= PROBLEM STATEMENT =
Transcribe the stretch of the employment termination judgment below from "d)Certificate of Service" through "dismissed with costs.", word for word.

= QUOTED TEXT =
• • • • •

2. No valid reasons were given to justify termination. Fair procedure was not followed. The Respondent purported to calculate and pay terminal dues to the Claimant. The Claimant was not involved in the calculation. He prays for Judgment against the Respondent in the following terms:-
a) House allowance at 15% of Kshs. 157,634 for 29 months at Kshs. 685,707.
b) 12 months’ salary in compensation for unfair termination at Kshs. 1,891,608.
Total…Kshs. 2,577,315.
c) Declaration that termination was unfair.
d)Certificate of Service to issue.
e) Costs.
f) Interest.
g) Any other relief.
3. The Respondent filed its Statement of Response on 5th October 2017. It is conceded that the Claimant worked for the Respondent, at all material times, as an Accountant based at Vipingo. He willfully failed to audit books of account and to remit KRA, NHIF and NSSF dues. He was issued a month notice of termination, but elected to terminate his contract immediately. He was paid terminal benefits in full, as agreed between the Parties. He voluntarily resigned. It was not possible in the circumstances, to accord him a hearing. The Respondent prays that the Claim is dismissed with costs.
Claimant’s evidence
4. Morris Wachira Wanjohi, gave evidence, and closed his case, on 13th March 2017. The Respondent did so on 16th July 2018. The matter was last mentioned in Court on 17th September 2018 when Parties confirmed the filing of their Submissions.
5. The Claimant adopted his Witness Statement and Documents on record as his evidence. He restated in oral evidence, his employment history and terms and conditions of service with the Respondent. He was told by the Respondent that he had unmet company expectations. There was no warning. He just received a letter of termination. He was paid terminal dues at Kshs. 805,998. Kshs. 488,665 was Claimant’s provident contribution.

• • • • •

= RECORD EXTRACTS =
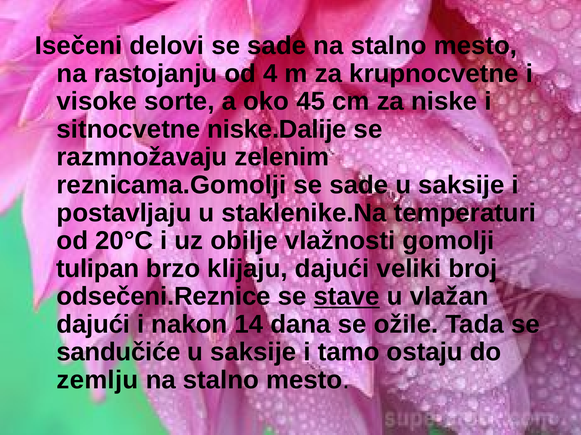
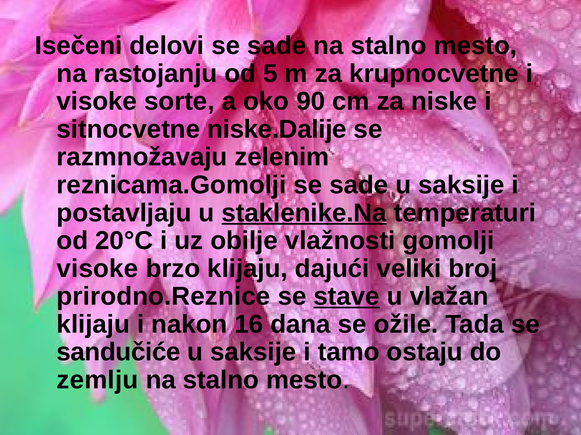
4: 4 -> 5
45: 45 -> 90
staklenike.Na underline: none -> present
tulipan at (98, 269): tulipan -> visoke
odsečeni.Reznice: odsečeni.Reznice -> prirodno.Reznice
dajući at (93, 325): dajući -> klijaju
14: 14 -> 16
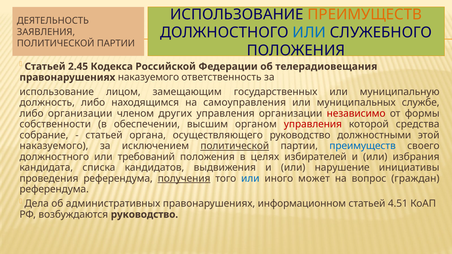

• • • • •

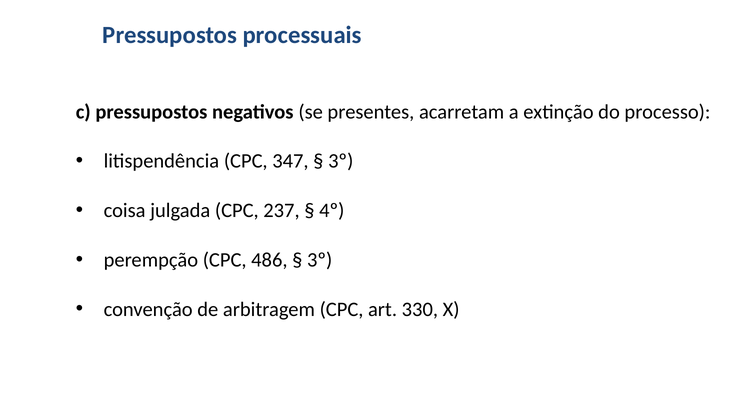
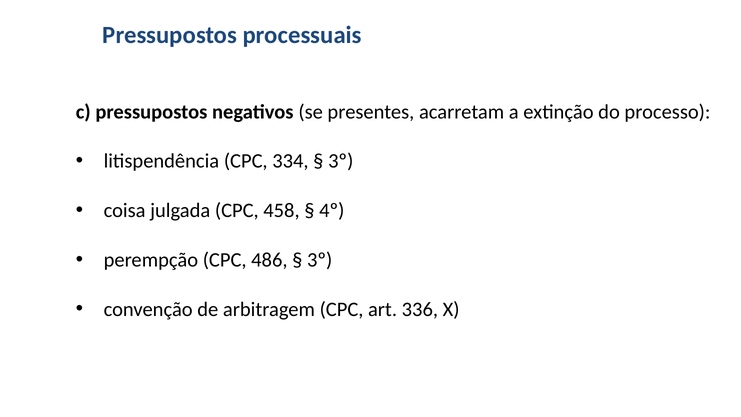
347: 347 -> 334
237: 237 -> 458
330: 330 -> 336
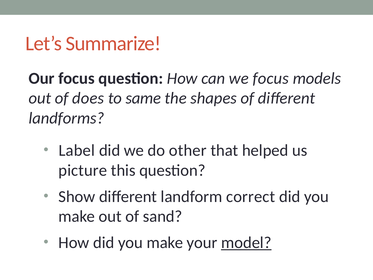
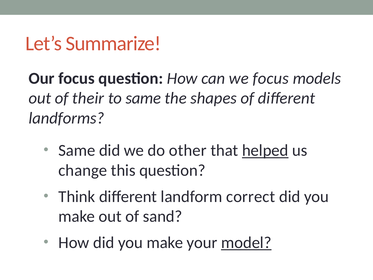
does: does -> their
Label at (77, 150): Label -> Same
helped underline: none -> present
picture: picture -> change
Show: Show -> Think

• • • • •

= ANSWER FOR THIS EXERCISE =
d)Certificate of Service to issue.
e) Costs.
f) Interest.
g) Any other relief.
3. The Respondent filed its Statement of Response on 5th October 2017. It is conceded that the Claimant worked for the Respondent, at all material times, as an Accountant based at Vipingo. He willfully failed to audit books of account and to remit KRA, NHIF and NSSF dues. He was issued a month notice of termination, but elected to terminate his contract immediately. He was paid terminal benefits in full, as agreed between the Parties. He voluntarily resigned. It was not possible in the circumstances, to accord him a hearing. The Respondent prays that the Claim is dismissed with costs.